Start of PROVIDED DATA

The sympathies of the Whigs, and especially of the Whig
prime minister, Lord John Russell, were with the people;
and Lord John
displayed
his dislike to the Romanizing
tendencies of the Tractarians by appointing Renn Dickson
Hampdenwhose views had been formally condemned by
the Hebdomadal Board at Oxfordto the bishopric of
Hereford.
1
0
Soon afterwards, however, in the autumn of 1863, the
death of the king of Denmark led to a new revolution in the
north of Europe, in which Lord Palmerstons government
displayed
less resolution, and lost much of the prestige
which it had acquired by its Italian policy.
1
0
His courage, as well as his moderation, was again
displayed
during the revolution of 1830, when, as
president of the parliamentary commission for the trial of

End of PROVIDED DATA
Start of PROVIDED DATA

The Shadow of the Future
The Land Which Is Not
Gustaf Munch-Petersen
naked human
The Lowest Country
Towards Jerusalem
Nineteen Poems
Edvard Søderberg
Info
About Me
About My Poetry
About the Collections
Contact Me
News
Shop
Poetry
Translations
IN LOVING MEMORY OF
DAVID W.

End of PROVIDED DATA
Start of PROVIDED DATA

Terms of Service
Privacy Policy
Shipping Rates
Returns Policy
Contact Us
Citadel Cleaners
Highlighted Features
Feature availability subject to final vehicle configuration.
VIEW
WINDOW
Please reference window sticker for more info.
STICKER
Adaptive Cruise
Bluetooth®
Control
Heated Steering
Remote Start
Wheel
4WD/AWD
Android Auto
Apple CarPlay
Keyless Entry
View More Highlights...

End of PROVIDED DATA

TASK DIRECTIONS ->
Put the lines starting with the line that contains "The sympathies of" and going on through the line that contains "president of the" into a numbered list, with any blank lines left out.

EXERCISE OUTPUT ->
1. The sympathies of the Whigs, and especially of the Whig
2. prime minister, Lord John Russell, were with the people;
3. and Lord John
4. displayed
5. his dislike to the Romanizing
6. tendencies of the Tractarians by appointing Renn Dickson
7. Hampdenwhose views had been formally condemned by
8. the Hebdomadal Board at Oxfordto the bishopric of
9. Hereford.
10. 1
11. 0
12. Soon afterwards, however, in the autumn of 1863, the
13. death of the king of Denmark led to a new revolution in the
14. north of Europe, in which Lord Palmerstons government
15. displayed
16. less resolution, and lost much of the prestige
17. which it had acquired by its Italian policy.
18. 1
19. 0
20. His courage, as well as his moderation, was again
21. displayed
22. during the revolution of 1830, when, as
23. president of the parliamentary commission for the trial of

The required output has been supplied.